Already more than 17 000 have registered there while on our side we have registered around 15000.

Campaigns are expensive, who funds you?

I am a full time politician struggling to come up with some business initiatives because for one to succeed in that area, they have to go through capital requisition.

For you to get capital from those institutions you have to be a member of the ruling party, but my tuckshop gives me little here and there.

Campaign is very expensive yes. We use our personal funds as there is no political party funding in Botswana.

We are mobilizing funds from our own coffers, friends, business community, well wishers and largely we use our own as you know opposition politics don’t have money.

You lost to Markos in the last elections. What makes you think you stand a better chance this time around?

Politics is all about comparison in terms of making a choice between two candidates, and is mostly made on two aspects; quality in terms of capability and understanding of a representative or a candidate.

Secondly on the policies of the party they represent and the character.

The number of destitutes has been rising in this constituency in the past few years and this means the representation we have is failing in that particular aspect.

What do you suggest as an alternative solution to that?

We believe that the issue around Maun is an issue of promoting indigenous means of livelihood, help people use cultural means to uplift themselves.

We are in a tourism area, so it should be used to benefit and uplift communities living in this resource area.

The government is expected to lift the hunting ban anytime from now, do you think that will help local communities in some way?

The lifting of hunting ban is just a small aspect within the human right aspect of community based natural resource management.

We at UDC are talking about giving the community, the whole package, of managing their own resources of which hunting is just a small component.

It is that difference between us; UDC and BDP, in terms of thinking, the legal rights of these communities within these resource centres must be protected by law and that way we won’t have a situation whereby Khama comes in and bans hunting, land rights are taken and managed through a land bank in Gaborone.

Concessions must be run and awarded by communities, not by the Ministry in Gaborone.

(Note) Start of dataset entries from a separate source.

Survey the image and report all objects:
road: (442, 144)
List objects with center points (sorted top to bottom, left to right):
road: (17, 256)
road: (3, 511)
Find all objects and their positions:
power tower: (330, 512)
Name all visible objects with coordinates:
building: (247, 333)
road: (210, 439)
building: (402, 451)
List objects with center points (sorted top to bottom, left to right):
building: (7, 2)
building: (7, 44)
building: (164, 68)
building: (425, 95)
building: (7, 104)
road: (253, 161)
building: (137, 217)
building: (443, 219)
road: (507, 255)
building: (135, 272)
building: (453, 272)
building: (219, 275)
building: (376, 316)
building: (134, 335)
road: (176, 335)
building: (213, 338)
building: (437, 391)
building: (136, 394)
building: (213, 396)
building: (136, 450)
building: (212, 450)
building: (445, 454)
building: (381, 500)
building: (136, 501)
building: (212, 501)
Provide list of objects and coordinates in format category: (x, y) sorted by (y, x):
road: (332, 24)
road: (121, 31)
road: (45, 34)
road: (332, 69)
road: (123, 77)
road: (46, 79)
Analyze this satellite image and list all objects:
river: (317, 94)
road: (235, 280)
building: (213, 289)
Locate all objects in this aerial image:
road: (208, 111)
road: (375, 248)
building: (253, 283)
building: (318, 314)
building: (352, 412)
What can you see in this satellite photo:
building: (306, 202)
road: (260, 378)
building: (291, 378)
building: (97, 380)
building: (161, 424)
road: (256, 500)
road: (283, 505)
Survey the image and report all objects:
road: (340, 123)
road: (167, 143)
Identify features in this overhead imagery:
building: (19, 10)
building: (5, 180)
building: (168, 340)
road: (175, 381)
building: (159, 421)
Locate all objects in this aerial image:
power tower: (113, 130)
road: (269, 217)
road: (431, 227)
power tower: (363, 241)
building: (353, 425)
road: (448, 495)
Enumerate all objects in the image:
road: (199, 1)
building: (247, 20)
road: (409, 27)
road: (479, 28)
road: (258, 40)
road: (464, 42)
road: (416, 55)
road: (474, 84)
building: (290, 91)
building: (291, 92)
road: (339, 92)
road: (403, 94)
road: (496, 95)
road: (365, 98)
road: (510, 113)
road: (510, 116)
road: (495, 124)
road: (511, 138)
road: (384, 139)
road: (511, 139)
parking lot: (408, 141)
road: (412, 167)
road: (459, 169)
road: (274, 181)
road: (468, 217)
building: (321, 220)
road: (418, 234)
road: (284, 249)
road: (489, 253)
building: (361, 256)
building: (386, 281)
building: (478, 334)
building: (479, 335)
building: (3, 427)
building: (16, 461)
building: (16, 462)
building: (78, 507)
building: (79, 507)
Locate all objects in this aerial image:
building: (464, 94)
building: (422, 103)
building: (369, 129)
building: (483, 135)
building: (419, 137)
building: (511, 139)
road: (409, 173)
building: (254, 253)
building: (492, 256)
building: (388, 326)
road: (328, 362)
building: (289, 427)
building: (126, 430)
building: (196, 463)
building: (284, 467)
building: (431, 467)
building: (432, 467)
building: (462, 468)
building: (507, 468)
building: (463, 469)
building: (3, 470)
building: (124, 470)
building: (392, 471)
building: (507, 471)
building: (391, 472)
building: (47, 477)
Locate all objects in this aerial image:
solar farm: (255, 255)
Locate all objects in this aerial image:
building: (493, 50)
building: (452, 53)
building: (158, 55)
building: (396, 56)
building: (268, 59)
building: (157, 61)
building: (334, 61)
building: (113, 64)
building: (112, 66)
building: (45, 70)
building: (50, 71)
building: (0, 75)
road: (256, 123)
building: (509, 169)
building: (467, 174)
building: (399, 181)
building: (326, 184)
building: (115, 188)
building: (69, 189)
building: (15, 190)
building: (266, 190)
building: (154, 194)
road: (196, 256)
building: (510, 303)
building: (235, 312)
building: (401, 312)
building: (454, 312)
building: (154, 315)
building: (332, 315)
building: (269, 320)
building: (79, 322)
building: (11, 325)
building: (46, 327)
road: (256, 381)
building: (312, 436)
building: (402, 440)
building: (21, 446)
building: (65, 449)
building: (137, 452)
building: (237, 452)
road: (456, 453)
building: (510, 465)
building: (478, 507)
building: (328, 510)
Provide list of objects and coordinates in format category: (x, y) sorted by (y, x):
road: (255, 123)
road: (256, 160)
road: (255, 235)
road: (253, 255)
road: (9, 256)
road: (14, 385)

I personally influenced the UDC manifesto to be pro Ngamiland.

It talks to issues of Agriculture, tourism and others.

What is your view on the infighting of the ruling party?

The issue is BDP is a party in power, what is happening within has direct and huge consequences, which are very negative on the country.

People who are supposed to be running the country are consumed with party wars and these battles are not going to end anytime now.

They are going to continue post Kang. The mistakes that Batswana will make, is to help BDP retain power in its current state.

The war will go on until one of these gentlemen falls down, either dies, raises his hands or goes into exile.

They are just like two kids standing at a distance from each other and shouting at each other.

For how long are they going to shout at each other! The best thing for Batswana is to vote for UDC as it is the only alternative party.

But UDC is having a similar problem, BMD is shouting from the other end?

BMD is not a member of the UDC, the court will make a ruling on the 29th of April. If you feel you have been unfairly treated, you approach the court to settle the issue so we can move forward.

As far as we are concerned, the court cannot force us to go into a pact or accept BMD because we and BMD speak different languages.

Our operations are different and people have started, even members of the BMD have started to accept that.

We have seen the likes of Mmatli and Haskins (members of parliament) coming on board.

They say this is the people’s project, the only alternative to oust BDP.

Your last word?

I can only encourage people to go and register in large numbers. It is very important.

What is happening within the BDP is very disturbing.

This year’s elections are more important than ever before.

They are sure to give us change. These will be historical elections and for one not to participate in them, it will be unfortunate.